An ever-changing, reassuringly brief menu that is challenging without losing its cool
Being cool is a complex, multi-faceted thing. I wrote a fortnight ago about Neptune in Bloomsbury, a restaurant posited as the capital’s newest, coolest, prettiest place to be tagged on Instagram while picking at eel carpaccio. Bright, meanwhile, in London Fields, is also very cool, but a completely different subsection. Bright is chef-scene, actual “foodie” cool. It is a stripped-back, semi-industrial, chicken liver agnolotti and bull’s heart tomatoes with marjoram type of cool. It’s a place hewn by young men – Liam Kelleher, Phil Bracey and William Gleave – with the kind of hospitality pedigrees that cause earnest food bloggers to clutch their faces like rapt Victorian cherubs.

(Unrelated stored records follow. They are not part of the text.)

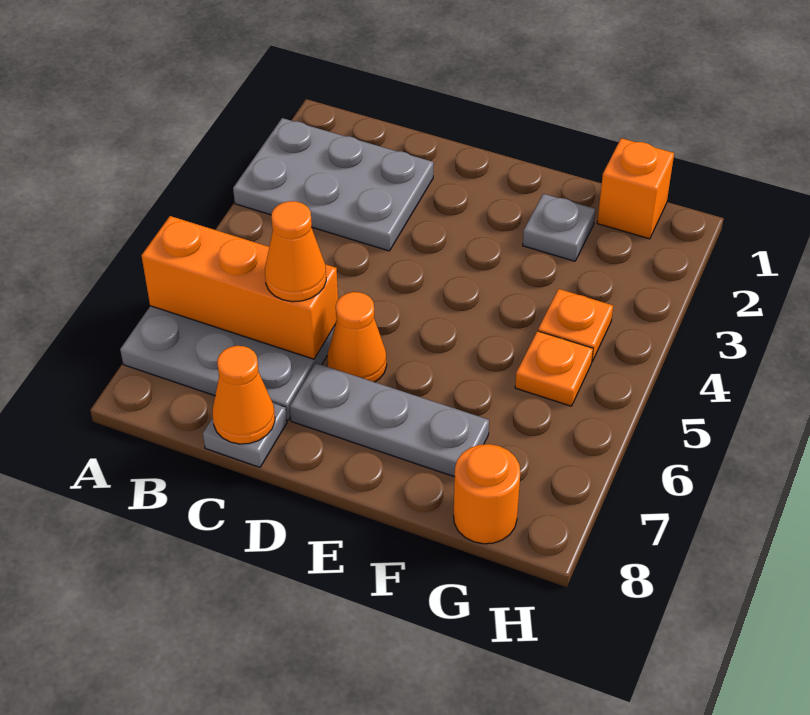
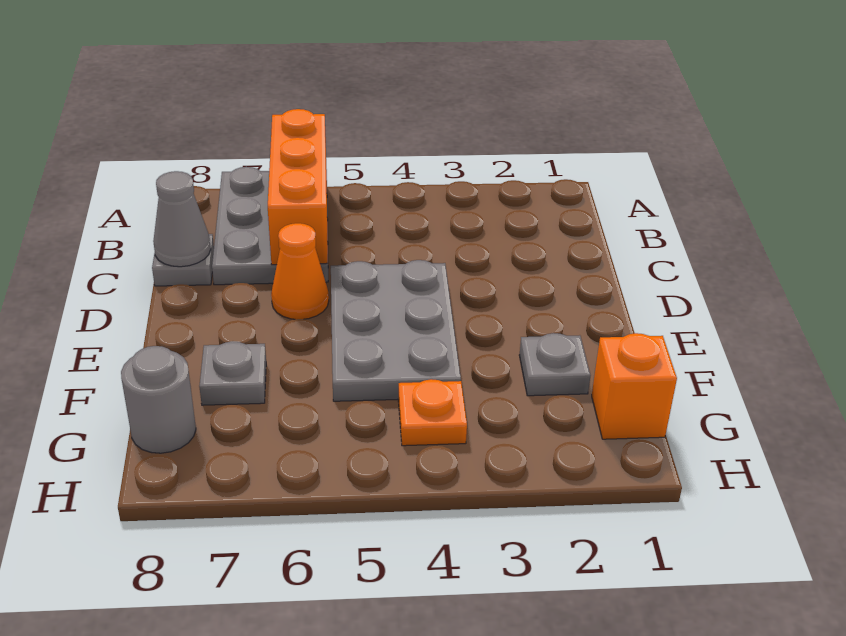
grey 2x3 plate [233,118,434,251] -> grey 2x3 plate moved to [331,260,461,401]
orange 1x1 cone [265,201,326,302] -> none
orange 1x1 cone [213,346,275,444] -> grey 1x1 cone [153,171,211,267]
grey 1x3 plate [290,363,489,477] -> grey 1x1 plate [199,341,266,405]
orange 1x1 plate [515,331,593,406] -> none
orange 1x1 round brick [454,444,521,544] -> grey 1x1 round brick [121,346,196,453]

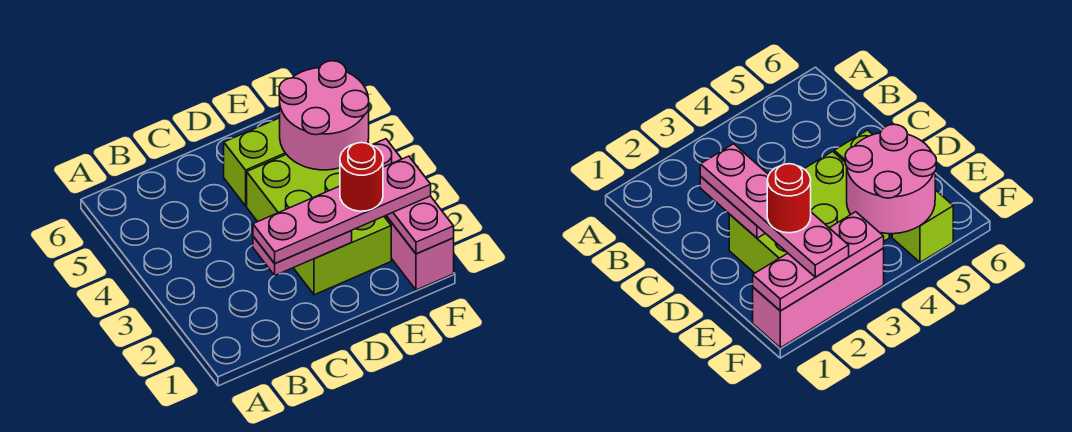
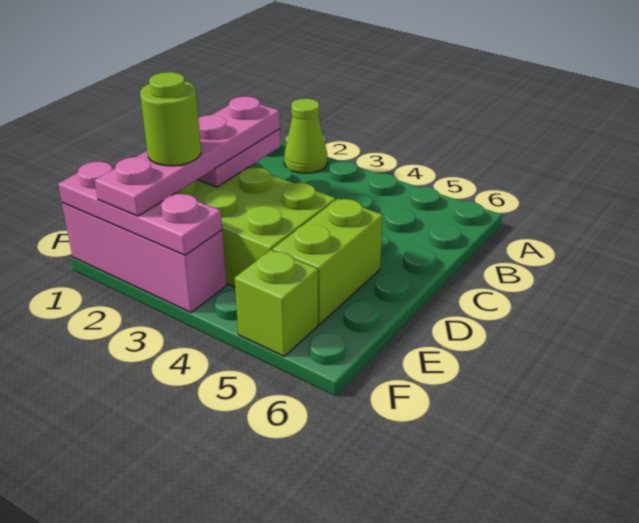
none -> lime 1x1 cone [284,99,327,173]
red 1x1 round brick [340,143,383,211] -> lime 1x1 round brick [140,72,201,166]
pink 2x2 round brick [279,61,369,170] -> none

I love scrutinising the murky world of London restaurant hype, because nothing is more likely to make a man called Brian from Congleton bash out: “I don’t bloody care what London people think is cool! I just want my dinner,” on his 14-inch Dell Latitude. But Brian, these things do matter. By this time next year, you’ll be knee-deep in replicants of Bright’s katsu sando – panko’d pork cutlet and shredded cabbage between slices of white bread with a dollop of hot mustard.